Emerging market economies,which had been largely responsible for driving up global growth in recent years,have seen their currencies crack under the pressure of a strengthening dollar. These economies had been some of the biggest beneficiaries of the easy-money era of the past four years,as near-zero interest rates across the developed world sent investors chasing higher returns elsewhere. With the Fed signalling greater confidence in the US economy and starting to wind down its post-crisis stimulus measures,markets from India to Brazil have been pummelled in the last couple of months as investors move back to the safety of the greenback.

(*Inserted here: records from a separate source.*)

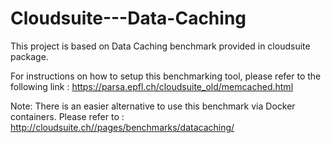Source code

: # Cloudsuite---Data-Caching

This project is based on Data Caching benchmark provided in cloudsuite package. 

For instructions on how to setup this benchmarking tool, please refer to the following link :
https://parsa.epfl.ch/cloudsuite_old/memcached.html

Note: There is an easier alternative to use this benchmark via Docker containers. Please refer to :
http://cloudsuite.ch//pages/benchmarks/datacaching/
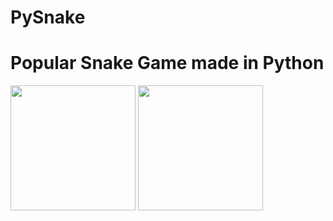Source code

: # PySnake
# Popular Snake Game made in Python

<img src="https://github.com/subhojitghosh712/PySnake/assets/69459860/fac8dd66-0323-473b-9f59-0b8f3ae2d0ff" width="200" height="200">
<img src="https://github.com/subhojitghosh712/PySnake/assets/69459860/175a97d1-59fb-4032-8c13-c26d076da803" width="200" height="200">
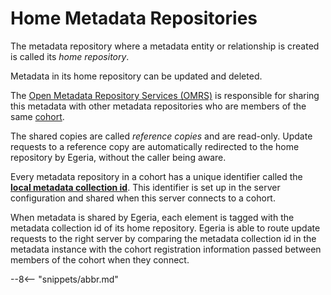 <!-- SPDX-License-Identifier: CC-BY-4.0 -->
<!-- Copyright Contributors to the ODPi Egeria project. -->

# Home Metadata Repositories

The metadata repository where a metadata entity or relationship is created is called its *home repository*.

Metadata in its home repository can be updated and deleted.

The [Open Metadata Repository Services (OMRS)](/egeria-docs/services/omrs) is responsible for sharing this metadata with other metadata repositories who are members of the same [cohort](cohort-member.md).

The shared copies are called *reference copies* and are read-only. Update requests to a reference copy are automatically redirected to the home repository by Egeria, without the caller being aware.

Every metadata repository in a cohort has a unique identifier called the **[local metadata collection id](metadata-collection-id.md)**.
This identifier is set up in the server configuration and shared when this
server connects to a cohort.

When metadata is shared by Egeria, each element is tagged with the metadata
collection id of its home repository.
Egeria is able to route update requests to the right server by comparing
the metadata collection
id in the metadata instance with the cohort registration information passed
between members of the cohort when they connect.

--8<-- "snippets/abbr.md"

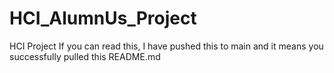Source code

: # HCI_AlumnUs_Project
HCI Project
If you can read this, I have pushed this to main and it means you successfully pulled this README.md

Most of these economies have run up high current account deficits. The pressure has been so high on some of them that they have fallen in excess of 10 per cent over the past four months.
While the Indian Rupee has crossed the 65 mark against the dollar and has breached the 100 mark against the British pound,most of the other emerging market currencies are facing a similar fate.

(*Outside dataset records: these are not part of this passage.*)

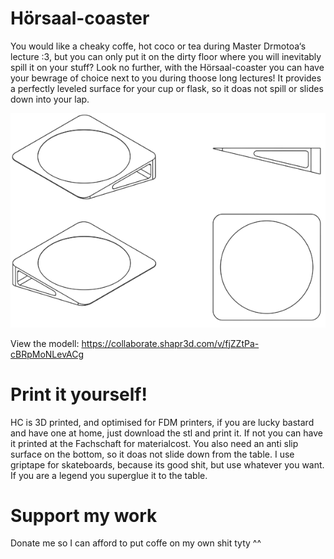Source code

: # Hörsaal-coaster
You would like a cheaky coffe, hot coco or tea during Master Drmotoa‘s lecture :3, but you can only put it on the dirty floor where you will inevitably spill it on your stuff? Look no further, with the Hörsaal-coaster you can have your bewrage of choice next to you during thoose long lectures! It provides a perfectly leveled surface for your cup or flask, so it doas not spill or slides down into your lap. 

![Coaster MK1](/IMG_0717.png)

View the modell: https://collaborate.shapr3d.com/v/fjZZtPa-cBRpMoNLevACg



# Print it yourself!
HC is 3D printed, and optimised for FDM printers, if you are lucky bastard and have one at home, just download the stl and print it. If not you can have it printed at the Fachschaft for materialcost. You also need an anti slip surface on the bottom, so it doas not slide down from the table. I use griptape for skateboards, because its good shit, but use whatever you want. If you are a legend you superglue it to the table. 

# Support my work
Donate me so I can afford to put coffe on my own shit tyty ^^
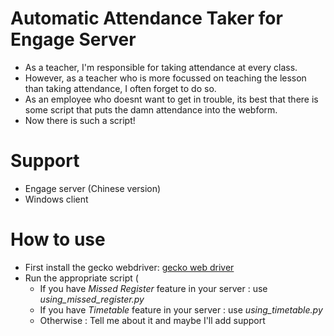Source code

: # Automatic Attendance Taker for Engage Server
* As a teacher, I'm responsible for taking attendance at every class.
* However, as a teacher who is more focussed on teaching the lesson than taking attendance, I often forget to do so.
* As an employee who doesnt want to get in trouble, its best that there is some script that puts the damn attendance into the webform.
* Now there is such a script!

# Support
- Engage server (Chinese version)
- Windows client

# How to use
* First install the gecko webdriver: [gecko web driver](https://github.com/mozilla/geckodriver/releases)
* Run the appropriate script (
  * If you have _Missed Register_ feature in your server : use _using_missed_register.py_
  * If you have _Timetable_ feature in your server : use _using_timetable.py_
  * Otherwise : Tell me about it and maybe I'll add support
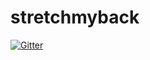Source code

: # stretchmyback

[![Gitter](https://badges.gitter.im/Join%20Chat.svg)](https://gitter.im/soixantecircuits/stretchmyback?utm_source=badge&utm_medium=badge&utm_campaign=pr-badge&utm_content=badge)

Leading the pack is the Brazilian real,which has fallen the most. Since May 1,the real has tanked by 22 per cent against the dollar,against the fall in rupee by almost 20 per cent in the same period.
Other major losers include the South African rand,Indonesian rupiah and Turkish lira,which have all lost over 10 per cent against the dollar. While the rand has slipped by 15.3 per cent since May 1,the rupiah and lira fell by 11 per cent and 10.9 per cent respectively. The Mexican currency peso fell by 9 per cent and the Malaysian ringgit and Russian rouble depreciated between 7 and 9 per cent.
The fall in currencies however has not been in sync. There are some that saw their currencies slide significantly in May and June,but have managed to restrict their fall since then. Peso and rand fell sharply against the dollar in May and June but have since recovered. Since June 3,the two have depreciated by only 2.4 and 3.7 per cent respectively. Experts feel that Mexico exports crude while South Africa has gold,which has helped them perform better.
It is interesting to note that India’s Asian peers,China and South Korea,which are strong exporting nations,have seen no impact of the US quantitatively easing withdrawal plan on their currencies. Their currencies have remained more or less flat against the dollar. Since May 1,Chinese yuan has appreciated by 0.6 per cent,and the South Korean won has fallen by only 1.96 per cent.